__Exercise objective__: Reproduce everything in the post on squat form from "Ermmmm no, there" down to "about the 'perfect' squat form.".

__Page__:

** START **

Oh I love this topic! You can literally spend hours and hours debating the 'perfect' squat form.
High vs low bar, narrow vs wide stance, forward facing or turned out feet, keeping or eradicating buttwink....and those are just the basics.
You're all wrong
Recently one of 'those' threads started up on a video my Crossfit box posted of a member hitting a PB back squat. The point of the post was to celebrate their achievement but it got hijacked into a thread about 'correct' squatting form. A certain opinionated member of another gym began openly critiquing the form, pulling apart every bit of the technique, using their own form and lifting technique as the example of good squat technique.
They had been lifting for years, they had been hitting massive lifts, they had been trained by a champion......so their squat technique was right and the Crossfit lifter was wrong.
Ermmmm no, there is no one way to lift. There are safe ways to lift but you cannot state that someone's technique is wrong, and in particular, that they should lift the same way as you. You can argue the benefits of certain styles and positions, but when it comes to a particular individual - one style does NOT fit all. And this thread got me thinking, why is it that people continually argue about the 'perfect' squat form.

** END **

__Data__:
** START **

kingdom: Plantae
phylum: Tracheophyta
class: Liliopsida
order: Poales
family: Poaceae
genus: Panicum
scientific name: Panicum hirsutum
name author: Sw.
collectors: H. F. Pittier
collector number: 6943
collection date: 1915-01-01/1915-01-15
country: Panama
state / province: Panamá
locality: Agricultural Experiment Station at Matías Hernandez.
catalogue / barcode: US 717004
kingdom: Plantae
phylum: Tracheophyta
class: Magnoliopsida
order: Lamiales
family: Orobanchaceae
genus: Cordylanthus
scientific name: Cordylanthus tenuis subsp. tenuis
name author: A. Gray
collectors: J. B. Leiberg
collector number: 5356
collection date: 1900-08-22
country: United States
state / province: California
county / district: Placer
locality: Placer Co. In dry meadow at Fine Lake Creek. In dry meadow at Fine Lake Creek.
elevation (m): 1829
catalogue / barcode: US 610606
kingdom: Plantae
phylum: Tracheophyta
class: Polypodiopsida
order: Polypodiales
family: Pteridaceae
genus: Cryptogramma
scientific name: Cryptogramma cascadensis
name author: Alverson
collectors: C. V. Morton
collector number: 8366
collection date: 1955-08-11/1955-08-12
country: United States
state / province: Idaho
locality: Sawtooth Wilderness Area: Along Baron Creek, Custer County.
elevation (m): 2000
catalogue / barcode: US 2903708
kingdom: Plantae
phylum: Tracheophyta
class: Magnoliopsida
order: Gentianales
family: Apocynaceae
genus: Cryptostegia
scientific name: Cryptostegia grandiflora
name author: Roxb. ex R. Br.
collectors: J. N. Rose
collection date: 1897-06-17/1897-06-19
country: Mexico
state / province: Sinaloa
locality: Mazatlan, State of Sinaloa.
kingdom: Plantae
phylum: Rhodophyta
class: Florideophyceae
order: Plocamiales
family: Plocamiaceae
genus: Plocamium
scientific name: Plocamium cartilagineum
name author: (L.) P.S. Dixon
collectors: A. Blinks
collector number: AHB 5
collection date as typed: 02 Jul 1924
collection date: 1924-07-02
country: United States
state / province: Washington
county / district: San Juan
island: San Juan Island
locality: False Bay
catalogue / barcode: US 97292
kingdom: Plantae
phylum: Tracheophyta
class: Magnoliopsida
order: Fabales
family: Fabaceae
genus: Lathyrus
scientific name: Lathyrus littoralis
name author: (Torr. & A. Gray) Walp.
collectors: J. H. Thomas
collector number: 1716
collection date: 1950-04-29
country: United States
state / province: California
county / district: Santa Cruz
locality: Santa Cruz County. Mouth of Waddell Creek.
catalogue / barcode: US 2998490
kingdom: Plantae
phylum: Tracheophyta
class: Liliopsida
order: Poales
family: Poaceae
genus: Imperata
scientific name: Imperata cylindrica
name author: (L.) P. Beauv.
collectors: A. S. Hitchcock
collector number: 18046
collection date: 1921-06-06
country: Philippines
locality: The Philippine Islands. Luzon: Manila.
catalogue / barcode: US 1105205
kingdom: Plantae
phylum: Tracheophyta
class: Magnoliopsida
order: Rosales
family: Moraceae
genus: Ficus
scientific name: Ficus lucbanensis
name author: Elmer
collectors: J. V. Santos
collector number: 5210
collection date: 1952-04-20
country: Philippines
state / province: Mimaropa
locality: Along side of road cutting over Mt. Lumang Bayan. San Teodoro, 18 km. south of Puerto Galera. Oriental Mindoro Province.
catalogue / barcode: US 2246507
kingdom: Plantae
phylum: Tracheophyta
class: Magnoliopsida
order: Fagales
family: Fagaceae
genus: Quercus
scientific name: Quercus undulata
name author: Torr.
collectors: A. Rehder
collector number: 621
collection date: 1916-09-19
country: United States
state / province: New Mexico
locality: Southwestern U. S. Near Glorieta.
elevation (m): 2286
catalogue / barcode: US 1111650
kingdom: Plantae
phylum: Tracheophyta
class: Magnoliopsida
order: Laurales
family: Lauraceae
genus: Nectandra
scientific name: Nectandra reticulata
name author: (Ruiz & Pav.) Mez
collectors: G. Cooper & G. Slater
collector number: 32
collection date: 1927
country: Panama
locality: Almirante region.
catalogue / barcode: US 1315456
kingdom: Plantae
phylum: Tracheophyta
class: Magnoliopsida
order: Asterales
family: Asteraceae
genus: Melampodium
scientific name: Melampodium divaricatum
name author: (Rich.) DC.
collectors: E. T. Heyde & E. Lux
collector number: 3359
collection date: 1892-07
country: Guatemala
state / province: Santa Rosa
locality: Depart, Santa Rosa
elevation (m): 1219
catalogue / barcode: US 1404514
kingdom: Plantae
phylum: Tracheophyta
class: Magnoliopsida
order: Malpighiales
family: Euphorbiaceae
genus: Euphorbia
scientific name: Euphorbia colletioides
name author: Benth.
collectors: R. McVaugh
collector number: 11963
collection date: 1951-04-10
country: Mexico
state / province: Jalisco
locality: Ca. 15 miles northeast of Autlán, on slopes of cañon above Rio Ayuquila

** END **

__Exercise response__:
Ermmmm no, there is no one way to lift. There are safe ways to lift but you cannot state that someone's technique is wrong, and in particular, that they should lift the same way as you. You can argue the benefits of certain styles and positions, but when it comes to a particular individual - one style does NOT fit all. And this thread got me thinking, why is it that people continually argue about the 'perfect' squat form.